The young gal (whose name rhymes with Machel) didn’t heed her manager’s advice and brought the box to me at the counter. She greeted me with a disclaimer, “This box is too small, but you can see that I taped it so that the top will not touch the frosting.”
Well, before I had even touched the box, it was clear that the frosting had already been smushed, as could be seen through the cellophane window. I asked for a different box, please, as clearly, the cake was damaged before I had even left the counter. “There must be a properly sized box back there to accommodate this sized cake. Please, I want it to look nice,” I gently pushed, confirming I was no pushover.
Machel turned away from me in a huff with the cake, walked to the back counter where she clearly said something nasty about me to two of her bakery coworkers, who promptly looked up from their work and simultaneously snickered in my direction.
What in the fuck just happened? Did she just do that? In front of me? Oh, no, no, no.
She had. My sad and my mad collided and exploded in that moment. I had had enough. “What did you just say about me?” I called out to her. Machel looked the other way. Then she walked away. Then she started taking care of another customer.

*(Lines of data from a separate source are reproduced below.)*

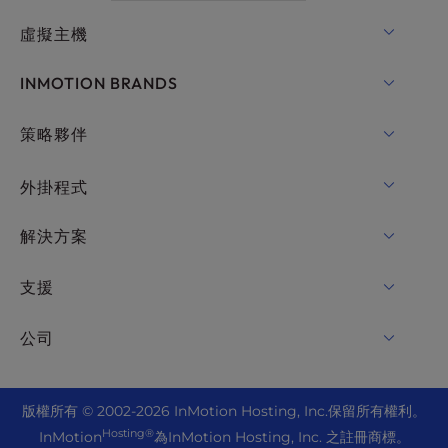
虛擬主機
共用主機
INMOTION BRANDS
WordPress的主機
RamNode
策略夥伴
WordPress的託管服務
InMotion Cloud
OpenMetal 雲 IaaS
外掛程式
適用於WordPress的UltraStack ONE
VPS主機
功能變數名稱
解決方案
專用伺服器託管
Backup Manager
cPanel 好客
支援
裸機伺服器
Monarx 安全
Drupal 好客
企業託管解決方案
在線聊天
公司
專業郵箱
電子商務託管
託管式私有雲
+1 757 416 6575
網站服務
關於我們
Joomla 好客
轉銷商託管
+44 2045 763722
版
權所有 © 2002-2026
InMotion Hosting, Inc.
保留所有權利。
WordPress 網站建設者
數據中心位置
Laravel 好客
Hosting®
InMotion
為InMotion Hosting, Inc. 之註冊商標。
轉銷商VPS
高級支援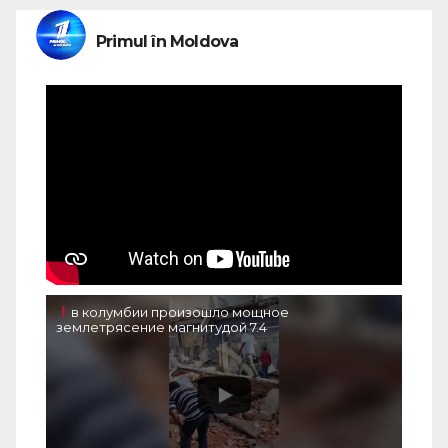
Primul în Moldova
в колумбии произошло мощное
землетрясение магнитудой 7.4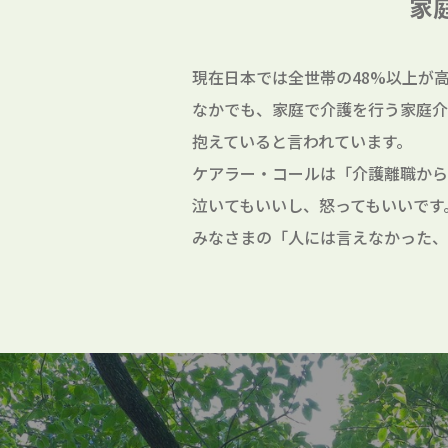
家
現在日本では全世帯の48%以上が
なかでも、家庭で介護を行う家庭介
抱えていると言われています。
ケアラー・コールは「介護離職から
泣いてもいいし、怒ってもいいです
みなさまの「人には言えなかった、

There, at the bakery counter of Schmariano’s, I wanted to scream. I wanted to cry. I wanted to wail and wail and wail and wail at all of it. I wanted to slap Machel six ways to Sunday. I wanted everyone within a 20 foot vicinity to know what had just happened and that it was not okay. I wanted to crawl into a hole. I wanted to cry.
I did none of that.
Instead, I asked someone else for help. A young man took over and within about two minutes he had packaged up the cake properly. I asked for the young woman’s name. I asked why she was no longer helping me. “Machel,” he said. “She’s rude to everyone,” he whispered to me, then apologized.

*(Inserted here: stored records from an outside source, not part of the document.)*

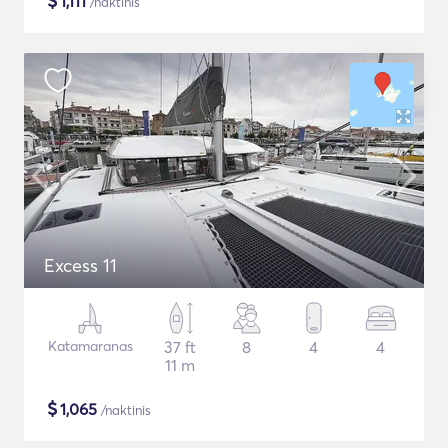
$
1,111
/naktinis
Excess 11
Katamaranas
37 ft
8
4
4
11 m
$
1,065
/naktinis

Machel did not know why I was buying a cake. She had no idea what was happening in my own little slice of the universe. She was just a mean and nasty person in that moment. She chose to be. Why? I don’t know. Maybe she too was grieving. Maybe she just got dumped. Maybe she was feeling sick to her stomach. Maybe she has a strong aversion to middle aged ladies with curly hair and glasses.

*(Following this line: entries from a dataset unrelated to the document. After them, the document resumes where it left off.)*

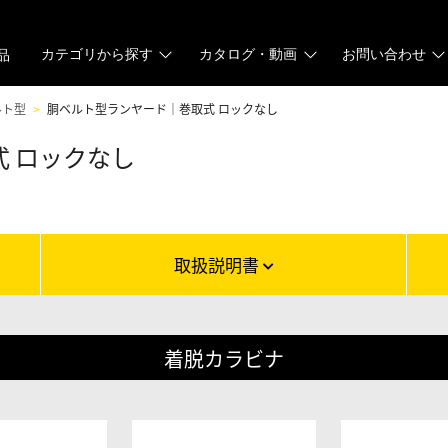
カテゴリから探す
カタログ・動画
お問い合わせ
品
ルト型
胴ベルト型ランヤード｜巻取式 ロックなし
 ロックなし
取扱説明書
着脱カラビナ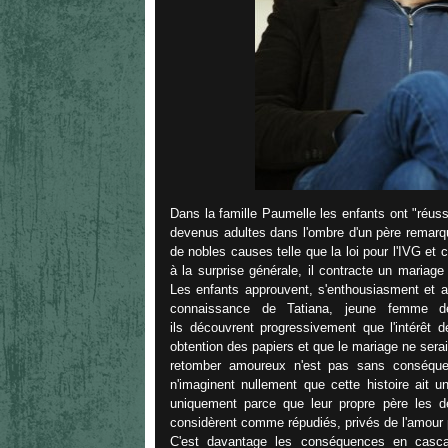
Dans la famille Paumelle les enfants ont "réuss
devenus adultes dans l'ombre d'un père remarqu
de nobles causes telle que la loi pour l'IVG et 
à la surprise générale, il contracte un mariage
Les enfants approuvent, s'enthousiasment et ad
connaissance de Tatiana, jeune femme dél
ils découvrent progressivement que l'intérêt d
obtention des papiers et que le mariage ne sera
retomber amoureux n'est pas sans conséquence
n'imaginent nullement que cette histoire ait 
uniquement parce que leur propre père les dé
considèrent comme répudiés, privés de l'amour 
C'est davantage les conséquences en casca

I don’t know what Machel’s problem was and I don’t care.
With my cake in hand, I went to go pay for it, making a beeline for the customer service desk on the way. I calmly explained the situation to the two store managers there. Both apologized profusely. One left immediately to talk with Machel. The other comped me the cake, hoping the experience would not keep me from shopping with them in the future.
And then, I cried. I didn’t mean to. The tears came, just a few, but they were unmistakable. I told him why I was there to buy a cake and how the mere act of walking up to that bakery counter took every ounce of strength I had. I hoped Machel would do better and learn not to be so nasty. I had just freaking played the grieving mother card.
Sigh. Oh, yes I did.
Today, for the first time in nine days, I went back to Schmariano’s. I didn’t see Machel, but that brief bakery exchange did come flooding back while I was there. I felt icky. Unkind. Sad. Who wants to feel all of that while standing in line to pay for cheese and cilantro and limes?
I had just about convinced myself I would never return to that store again, when, as I was leaving, I ran into the manager I had confided in last week. He recognized me, it seemed, because when he said, “How are you?” he cocked his head and seemed to actually care.